■ Work required: Every record must be repeated exactly, with no omission.

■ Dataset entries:
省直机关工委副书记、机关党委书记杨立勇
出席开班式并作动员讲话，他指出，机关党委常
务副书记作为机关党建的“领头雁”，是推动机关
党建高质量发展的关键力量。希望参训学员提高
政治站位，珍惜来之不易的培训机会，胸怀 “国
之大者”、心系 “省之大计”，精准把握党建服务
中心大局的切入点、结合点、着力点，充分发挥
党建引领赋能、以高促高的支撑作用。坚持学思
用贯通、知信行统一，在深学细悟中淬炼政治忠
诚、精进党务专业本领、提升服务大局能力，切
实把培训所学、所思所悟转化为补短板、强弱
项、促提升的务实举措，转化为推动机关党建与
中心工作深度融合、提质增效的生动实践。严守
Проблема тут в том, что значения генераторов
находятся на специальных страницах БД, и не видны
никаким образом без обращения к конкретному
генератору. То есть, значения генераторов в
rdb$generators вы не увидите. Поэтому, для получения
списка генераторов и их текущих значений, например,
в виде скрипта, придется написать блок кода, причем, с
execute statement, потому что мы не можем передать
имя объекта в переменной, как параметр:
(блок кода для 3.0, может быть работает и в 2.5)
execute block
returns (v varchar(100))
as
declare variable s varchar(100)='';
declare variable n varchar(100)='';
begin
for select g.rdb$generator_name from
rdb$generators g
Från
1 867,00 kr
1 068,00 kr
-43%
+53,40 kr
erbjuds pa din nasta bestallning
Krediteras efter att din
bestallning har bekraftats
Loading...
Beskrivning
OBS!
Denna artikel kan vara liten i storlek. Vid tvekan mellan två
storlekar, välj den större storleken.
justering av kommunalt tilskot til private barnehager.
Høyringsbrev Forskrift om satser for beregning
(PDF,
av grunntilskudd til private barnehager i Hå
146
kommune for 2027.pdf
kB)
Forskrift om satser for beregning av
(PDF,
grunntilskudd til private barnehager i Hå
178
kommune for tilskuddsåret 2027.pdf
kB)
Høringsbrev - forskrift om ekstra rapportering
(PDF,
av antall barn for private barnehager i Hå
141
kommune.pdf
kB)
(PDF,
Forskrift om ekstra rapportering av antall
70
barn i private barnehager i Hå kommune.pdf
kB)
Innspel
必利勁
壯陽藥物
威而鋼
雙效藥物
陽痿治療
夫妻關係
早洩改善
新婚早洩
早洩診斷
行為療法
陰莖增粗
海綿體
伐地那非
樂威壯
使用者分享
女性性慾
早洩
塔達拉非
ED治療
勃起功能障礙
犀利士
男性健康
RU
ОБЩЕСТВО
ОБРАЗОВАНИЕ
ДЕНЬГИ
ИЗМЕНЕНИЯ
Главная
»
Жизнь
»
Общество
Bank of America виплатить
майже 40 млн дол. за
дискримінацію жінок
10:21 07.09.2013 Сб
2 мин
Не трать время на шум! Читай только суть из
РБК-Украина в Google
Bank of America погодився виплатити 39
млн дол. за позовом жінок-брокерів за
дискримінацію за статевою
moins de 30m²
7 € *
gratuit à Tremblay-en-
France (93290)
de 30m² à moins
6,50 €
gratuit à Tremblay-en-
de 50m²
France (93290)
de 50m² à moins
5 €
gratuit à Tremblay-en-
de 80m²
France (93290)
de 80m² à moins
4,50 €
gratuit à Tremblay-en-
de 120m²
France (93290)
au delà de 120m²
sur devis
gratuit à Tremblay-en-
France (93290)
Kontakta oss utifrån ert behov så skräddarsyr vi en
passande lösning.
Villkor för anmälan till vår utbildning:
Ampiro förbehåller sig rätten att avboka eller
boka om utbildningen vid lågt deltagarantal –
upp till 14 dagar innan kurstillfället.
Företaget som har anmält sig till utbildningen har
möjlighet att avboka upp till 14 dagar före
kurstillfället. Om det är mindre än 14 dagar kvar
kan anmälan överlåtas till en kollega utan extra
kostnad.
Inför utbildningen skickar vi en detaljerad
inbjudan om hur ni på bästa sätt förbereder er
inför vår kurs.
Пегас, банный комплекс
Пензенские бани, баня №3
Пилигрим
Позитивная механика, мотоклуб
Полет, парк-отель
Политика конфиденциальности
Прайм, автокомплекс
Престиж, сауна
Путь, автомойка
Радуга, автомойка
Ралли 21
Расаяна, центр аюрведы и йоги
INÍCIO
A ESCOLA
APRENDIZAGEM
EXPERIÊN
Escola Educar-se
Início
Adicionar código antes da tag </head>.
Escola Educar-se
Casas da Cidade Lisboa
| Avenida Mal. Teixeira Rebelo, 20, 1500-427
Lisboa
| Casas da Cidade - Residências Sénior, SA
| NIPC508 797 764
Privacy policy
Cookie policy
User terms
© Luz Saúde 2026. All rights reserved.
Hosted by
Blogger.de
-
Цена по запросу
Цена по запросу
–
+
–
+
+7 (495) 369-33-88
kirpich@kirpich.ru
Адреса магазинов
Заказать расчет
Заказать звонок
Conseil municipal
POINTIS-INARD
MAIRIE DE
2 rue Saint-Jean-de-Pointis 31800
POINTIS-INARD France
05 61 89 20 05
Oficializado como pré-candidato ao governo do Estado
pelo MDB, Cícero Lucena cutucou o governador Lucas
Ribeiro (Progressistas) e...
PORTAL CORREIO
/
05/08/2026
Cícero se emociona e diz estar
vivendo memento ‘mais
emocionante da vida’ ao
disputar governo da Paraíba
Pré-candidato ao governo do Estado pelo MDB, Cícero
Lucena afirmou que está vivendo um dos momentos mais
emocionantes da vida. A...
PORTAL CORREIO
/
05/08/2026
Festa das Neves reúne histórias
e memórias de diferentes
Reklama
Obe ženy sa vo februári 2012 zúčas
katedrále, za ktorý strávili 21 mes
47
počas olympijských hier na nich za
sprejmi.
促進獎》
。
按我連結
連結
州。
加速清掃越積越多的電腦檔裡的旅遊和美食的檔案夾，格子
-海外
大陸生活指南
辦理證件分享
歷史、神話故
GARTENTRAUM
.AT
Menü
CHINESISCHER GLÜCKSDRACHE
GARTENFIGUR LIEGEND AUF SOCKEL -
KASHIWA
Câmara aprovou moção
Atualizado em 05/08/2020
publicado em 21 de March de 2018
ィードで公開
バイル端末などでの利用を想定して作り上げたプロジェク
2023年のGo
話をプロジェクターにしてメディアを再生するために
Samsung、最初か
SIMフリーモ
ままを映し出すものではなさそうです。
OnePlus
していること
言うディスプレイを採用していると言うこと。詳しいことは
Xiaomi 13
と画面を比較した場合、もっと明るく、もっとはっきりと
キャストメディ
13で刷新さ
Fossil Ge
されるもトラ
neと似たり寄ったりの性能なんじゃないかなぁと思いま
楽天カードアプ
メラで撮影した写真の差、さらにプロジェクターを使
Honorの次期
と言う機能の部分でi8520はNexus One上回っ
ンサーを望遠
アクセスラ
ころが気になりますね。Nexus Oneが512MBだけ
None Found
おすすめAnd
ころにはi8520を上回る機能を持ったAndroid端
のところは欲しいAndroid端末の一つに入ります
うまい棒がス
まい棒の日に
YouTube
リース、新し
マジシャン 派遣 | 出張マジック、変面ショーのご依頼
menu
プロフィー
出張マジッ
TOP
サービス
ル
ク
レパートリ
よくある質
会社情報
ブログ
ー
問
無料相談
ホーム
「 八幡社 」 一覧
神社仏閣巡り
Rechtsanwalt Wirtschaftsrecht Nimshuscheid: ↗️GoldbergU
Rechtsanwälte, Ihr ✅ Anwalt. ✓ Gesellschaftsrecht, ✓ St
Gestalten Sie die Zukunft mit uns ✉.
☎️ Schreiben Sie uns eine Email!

■ Solution to this task:
省直机关工委副书记、机关党委书记杨立勇
出席开班式并作动员讲话，他指出，机关党委常
务副书记作为机关党建的“领头雁”，是推动机关
党建高质量发展的关键力量。希望参训学员提高
政治站位，珍惜来之不易的培训机会，胸怀 “国
之大者”、心系 “省之大计”，精准把握党建服务
中心大局的切入点、结合点、着力点，充分发挥
党建引领赋能、以高促高的支撑作用。坚持学思
用贯通、知信行统一，在深学细悟中淬炼政治忠
诚、精进党务专业本领、提升服务大局能力，切
实把培训所学、所思所悟转化为补短板、强弱
项、促提升的务实举措，转化为推动机关党建与
中心工作深度融合、提质增效的生动实践。严守
Проблема тут в том, что значения генераторов
находятся на специальных страницах БД, и не видны
никаким образом без обращения к конкретному
генератору. То есть, значения генераторов в
rdb$generators вы не увидите. Поэтому, для получения
списка генераторов и их текущих значений, например,
в виде скрипта, придется написать блок кода, причем, с
execute statement, потому что мы не можем передать
имя объекта в переменной, как параметр:
(блок кода для 3.0, может быть работает и в 2.5)
execute block
returns (v varchar(100))
as
declare variable s varchar(100)='';
declare variable n varchar(100)='';
begin
for select g.rdb$generator_name from
rdb$generators g
Från
1 867,00 kr
1 068,00 kr
-43%
+53,40 kr
erbjuds pa din nasta bestallning
Krediteras efter att din
bestallning har bekraftats
Loading...
Beskrivning
OBS!
Denna artikel kan vara liten i storlek. Vid tvekan mellan två
storlekar, välj den större storleken.
justering av kommunalt tilskot til private barnehager.
Høyringsbrev Forskrift om satser for beregning
(PDF,
av grunntilskudd til private barnehager i Hå
146
kommune for 2027.pdf
kB)
Forskrift om satser for beregning av
(PDF,
grunntilskudd til private barnehager i Hå
178
kommune for tilskuddsåret 2027.pdf
kB)
Høringsbrev - forskrift om ekstra rapportering
(PDF,
av antall barn for private barnehager i Hå
141
kommune.pdf
kB)
(PDF,
Forskrift om ekstra rapportering av antall
70
barn i private barnehager i Hå kommune.pdf
kB)
Innspel
必利勁
壯陽藥物
威而鋼
雙效藥物
陽痿治療
夫妻關係
早洩改善
新婚早洩
早洩診斷
行為療法
陰莖增粗
海綿體
伐地那非
樂威壯
使用者分享
女性性慾
早洩
塔達拉非
ED治療
勃起功能障礙
犀利士
男性健康
RU
ОБЩЕСТВО
ОБРАЗОВАНИЕ
ДЕНЬГИ
ИЗМЕНЕНИЯ
Главная
»
Жизнь
»
Общество
Bank of America виплатить
майже 40 млн дол. за
дискримінацію жінок
10:21 07.09.2013 Сб
2 мин
Не трать время на шум! Читай только суть из
РБК-Украина в Google
Bank of America погодився виплатити 39
млн дол. за позовом жінок-брокерів за
дискримінацію за статевою
moins de 30m²
7 € *
gratuit à Tremblay-en-
France (93290)
de 30m² à moins
6,50 €
gratuit à Tremblay-en-
de 50m²
France (93290)
de 50m² à moins
5 €
gratuit à Tremblay-en-
de 80m²
France (93290)
de 80m² à moins
4,50 €
gratuit à Tremblay-en-
de 120m²
France (93290)
au delà de 120m²
sur devis
gratuit à Tremblay-en-
France (93290)
Kontakta oss utifrån ert behov så skräddarsyr vi en
passande lösning.
Villkor för anmälan till vår utbildning:
Ampiro förbehåller sig rätten att avboka eller
boka om utbildningen vid lågt deltagarantal –
upp till 14 dagar innan kurstillfället.
Företaget som har anmält sig till utbildningen har
möjlighet att avboka upp till 14 dagar före
kurstillfället. Om det är mindre än 14 dagar kvar
kan anmälan överlåtas till en kollega utan extra
kostnad.
Inför utbildningen skickar vi en detaljerad
inbjudan om hur ni på bästa sätt förbereder er
inför vår kurs.
Пегас, банный комплекс
Пензенские бани, баня №3
Пилигрим
Позитивная механика, мотоклуб
Полет, парк-отель
Политика конфиденциальности
Прайм, автокомплекс
Престиж, сауна
Путь, автомойка
Радуга, автомойка
Ралли 21
Расаяна, центр аюрведы и йоги
INÍCIO
A ESCOLA
APRENDIZAGEM
EXPERIÊN
Escola Educar-se
Início
Adicionar código antes da tag </head>.
Escola Educar-se
Casas da Cidade Lisboa
| Avenida Mal. Teixeira Rebelo, 20, 1500-427
Lisboa
| Casas da Cidade - Residências Sénior, SA
| NIPC508 797 764
Privacy policy
Cookie policy
User terms
© Luz Saúde 2026. All rights reserved.
Hosted by
Blogger.de
-
Цена по запросу
Цена по запросу
–
+
–
+
+7 (495) 369-33-88
kirpich@kirpich.ru
Адреса магазинов
Заказать расчет
Заказать звонок
Conseil municipal
POINTIS-INARD
MAIRIE DE
2 rue Saint-Jean-de-Pointis 31800
POINTIS-INARD France
05 61 89 20 05
Oficializado como pré-candidato ao governo do Estado
pelo MDB, Cícero Lucena cutucou o governador Lucas
Ribeiro (Progressistas) e...
PORTAL CORREIO
/
05/08/2026
Cícero se emociona e diz estar
vivendo memento ‘mais
emocionante da vida’ ao
disputar governo da Paraíba
Pré-candidato ao governo do Estado pelo MDB, Cícero
Lucena afirmou que está vivendo um dos momentos mais
emocionantes da vida. A...
PORTAL CORREIO
/
05/08/2026
Festa das Neves reúne histórias
e memórias de diferentes
Reklama
Obe ženy sa vo februári 2012 zúčas
katedrále, za ktorý strávili 21 mes
47
počas olympijských hier na nich za
sprejmi.
促進獎》
。
按我連結
連結
州。
加速清掃越積越多的電腦檔裡的旅遊和美食的檔案夾，格子
-海外
大陸生活指南
辦理證件分享
歷史、神話故
GARTENTRAUM
.AT
Menü
CHINESISCHER GLÜCKSDRACHE
GARTENFIGUR LIEGEND AUF SOCKEL -
KASHIWA
Câmara aprovou moção
Atualizado em 05/08/2020
publicado em 21 de March de 2018
ィードで公開
バイル端末などでの利用を想定して作り上げたプロジェク
2023年のGo
話をプロジェクターにしてメディアを再生するために
Samsung、最初か
SIMフリーモ
ままを映し出すものではなさそうです。
OnePlus
していること
言うディスプレイを採用していると言うこと。詳しいことは
Xiaomi 13
と画面を比較した場合、もっと明るく、もっとはっきりと
キャストメディ
13で刷新さ
Fossil Ge
されるもトラ
neと似たり寄ったりの性能なんじゃないかなぁと思いま
楽天カードアプ
メラで撮影した写真の差、さらにプロジェクターを使
Honorの次期
と言う機能の部分でi8520はNexus One上回っ
ンサーを望遠
アクセスラ
ころが気になりますね。Nexus Oneが512MBだけ
None Found
おすすめAnd
ころにはi8520を上回る機能を持ったAndroid端
のところは欲しいAndroid端末の一つに入ります
うまい棒がス
まい棒の日に
YouTube
リース、新し
マジシャン 派遣 | 出張マジック、変面ショーのご依頼
menu
プロフィー
出張マジッ
TOP
サービス
ル
ク
レパートリ
よくある質
会社情報
ブログ
ー
問
無料相談
ホーム
「 八幡社 」 一覧
神社仏閣巡り
Rechtsanwalt Wirtschaftsrecht Nimshuscheid: ↗️GoldbergU
Rechtsanwälte, Ihr ✅ Anwalt. ✓ Gesellschaftsrecht, ✓ St
Gestalten Sie die Zukunft mit uns ✉.
☎️ Schreiben Sie uns eine Email!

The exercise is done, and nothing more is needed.